# Request
Answer these questions from the thread on volatile write caches:
(a) Which commit does the thread call a very small cleanup in this area?
(b) What new level for the fsync GUC does it propose adding on macOS?
(c) Around what year did Linux start sending the flush command in fsync()?

# Document extract
# # #
Thread: Volatile write caches on macOS and Windows, redux

Volatile write caches on macOS and Windows, redux

From
Thomas Munro
Date:
Hi,

Continuing a topic from earlier threads[1][2], I've been wondering
about how to de-klugify wal_sync_method=fsync_writethrough (a setting
that actually affects much more than just WAL), and how to do the
right thing for our users on macOS and Windows by default.  Commit
d0c28601 was a very small cleanup in this area.  Here are some bigger
ideas I'd like to try out.

Short version:

 * Make wal_sync_method=fdatasync the default everywhere
 * Drop wal_sync_method=fsync_writethrough
 * Add new macOS-only level for the fsync GUC: fsync=full
 * Make fsync=full redirect both pg_fsync() and pg_fdatasync()
 * Make fsync=full the default on macOS

Motivation:

I think expectations might have changed quite a bit since ~2000.  Back
then, fsync() didn't flush write caches on any OS (you were supposed
to use battery-backed controllers and SCSI as found on expensive
proprietary Unix systems if you were serious, IDE/ATA protocols didn't
originally have flush commands, and some consumer drives famously
ignored them or lied, so users of cheap drives were advised to turn
write caches off).  Around 2005, Linux decided to start sending the
flush command in fsync().  Windows' FlushFileBuffers() does the same,
and I gathered from Raymond Chen's blog that by the Windows 8
timeframe all consumer drive vendors supported and respected the flush
command.  macOS *still* doesn't send it for fsync(), but has had
fcntl(F_FULLFSYNC) since 2003.  In Apple's defence, they seem to have
been ahead of the curve on this problem[3]... I suppose they didn't
anticipate that everyone else was going to do it in their main
fsync()/fdatasync() call, they blazed their own trail, and now it all
looks a bit weird.
# # #
# Dataset entries
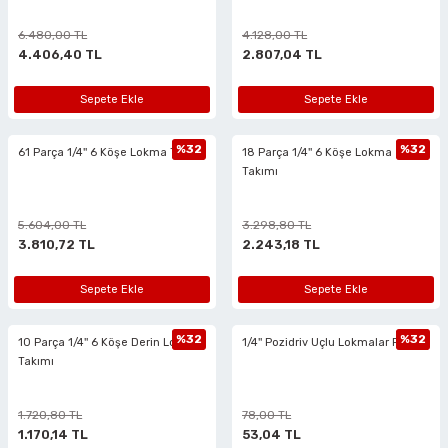
ları
6.480,00 TL
4.128,00 TL
4.406,40 TL
2.807,04 TL
Sepete Ekle
Sepete Ekle
%32
%32
61 Parça 1/4'' 6 Köşe Lokma Takımı
18 Parça 1/4'' 6 Köşe Lokma
Takımı
5.604,00 TL
3.298,80 TL
3.810,72 TL
2.243,18 TL
Sepete Ekle
Sepete Ekle
%32
%32
10 Parça 1/4'' 6 Köşe Derin Lokma
1/4'' Pozidriv Uçlu Lokmalar PZ3
Takımı
1.720,80 TL
78,00 TL
1.170,14 TL
53,04 TL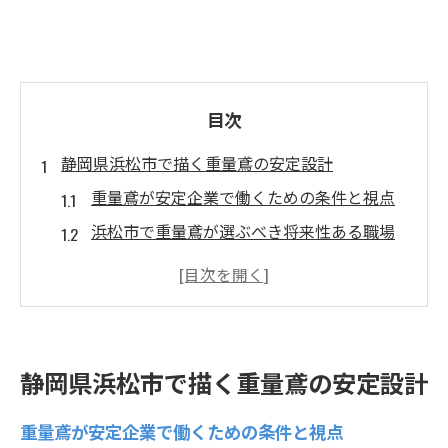
目次
静岡県浜松市で描く重量鳶の安定設計
重量鳶が安定企業で働くための条件と視点
浜松市で重量鳶が選ぶべき将来性ある職場
環境
重量鳶として安定収入を得るための転職戦
略
重量鳶の技能を高める地場企業の特徴と魅
静岡県浜松市で描く重量鳶の安定設計
力
地域経済の変化に強い重量鳶のキャリア設
重量鳶が安定企業で働くための条件と視点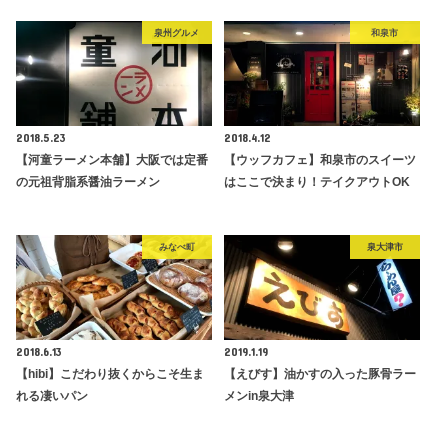
泉州グルメ
和泉市
2018.5.23
2018.4.12
【河童ラーメン本舗】大阪では定番
【ウッフカフェ】和泉市のスイーツ
の元祖背脂系醤油ラーメン
はここで決まり！テイクアウトOK
みなべ町
泉大津市
2018.6.13
2019.1.19
【hibi】こだわり抜くからこそ生ま
【えびす】油かすの入った豚骨ラー
れる凄いパン
メンin泉大津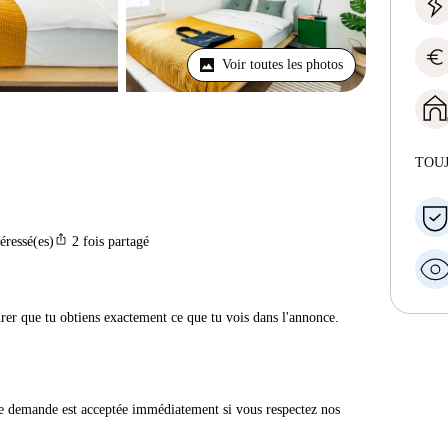
euro
Voir toutes les photos
TOU
ios_share
téressé(es)
2
fois partagé
urer que tu obtiens exactement ce que tu vois dans l'annonce.
e demande est acceptée immédiatement si vous respectez nos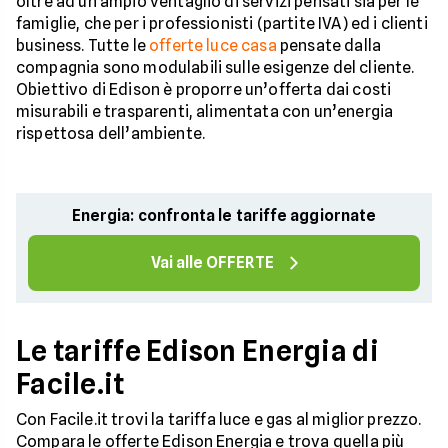
oltre ad un ampio ventaglio di servizi pensati sia per le
famiglie, che per i professionisti (partite IVA) ed i clienti
business. Tutte le
offerte luce casa
pensate dalla
compagnia sono modulabili sulle esigenze del cliente.
Obiettivo di Edison è proporre un’offerta dai costi
misurabili e trasparenti, alimentata con un’energia
rispettosa dell’ambiente.
Energia: confronta le tariffe aggiornate
Vai alle OFFERTE
Le tariffe Edison Energia di
Facile.it
Con Facile.it trovi la tariffa luce e gas al miglior prezzo.
Compara le offerte Edison Energia e trova quella più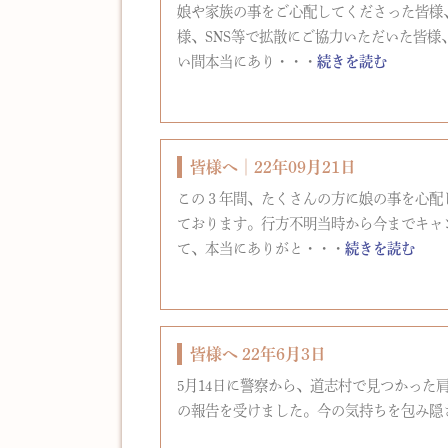
娘や家族の事をご心配してくださった皆様
様、SNS等で拡散にご協力いただいた皆
い間本当にあり・・・
続きを読む
皆様へ│22年09月21日
この３年間、たくさんの方に娘の事を心配
ております。行方不明当時から今までキャ
て、本当にありがと・・・
続きを読む
皆様へ 22年6月3日
5月14日に警察から、道志村で見つかった
の報告を受けました。今の気持ちを包み隠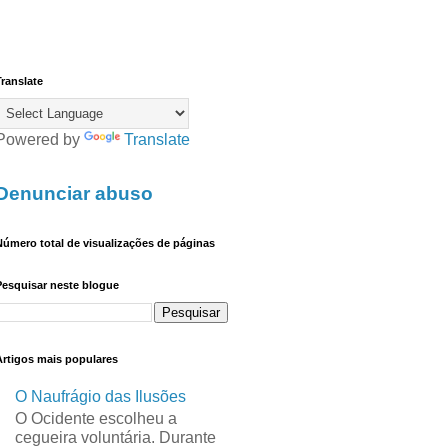
ranslate
Powered by
Translate
Denunciar abuso
úmero total de visualizações de páginas
Pesquisar neste blogue
Artigos mais populares
O Naufrágio das Ilusões
O Ocidente escolheu a
cegueira voluntária. Durante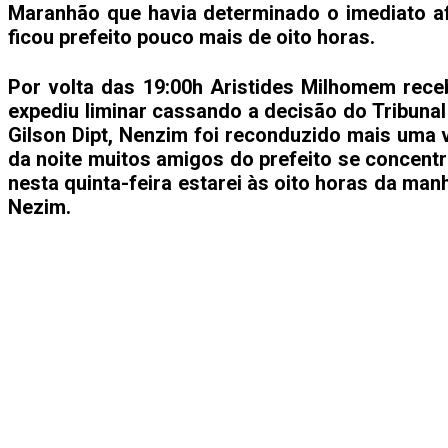
Maranhão que havia determinado o imediato af
ficou prefeito pouco mais de oito horas.
Por volta das 19:00h Aristides Milhomem recebe
expediu liminar cassando a decisão do Tribuna
Gilson Dipt, Nenzim foi reconduzido mais uma 
da noite muitos amigos do prefeito se concent
nesta quinta-feira estarei às oito horas da ma
Nezim.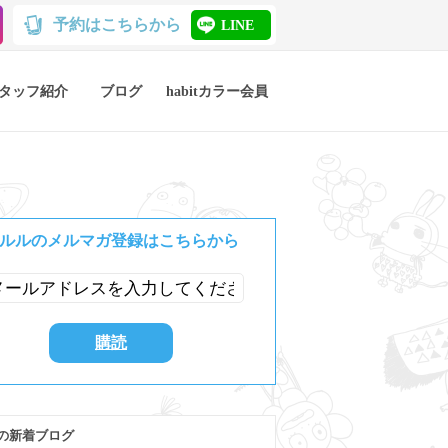
予約はこちらから
LINE
タッフ紹介
ブログ
habitカラー会員
ルルのメルマガ登録はこちらから
の新着ブログ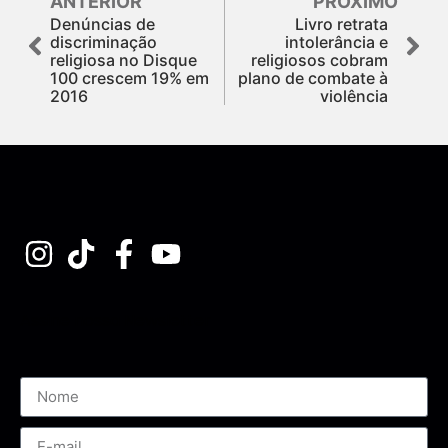
ANTERIOR
PRÓXIMO
Denúncias de
Livro retrata
discriminação
intolerância e
religiosa no Disque
religiosos cobram
100 crescem 19% em
plano de combate à
2016
violência
Assine nossa Newsletter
# # #
# Result
(a) Commit d0c28601
(b) fsync=full
(c) Around 2005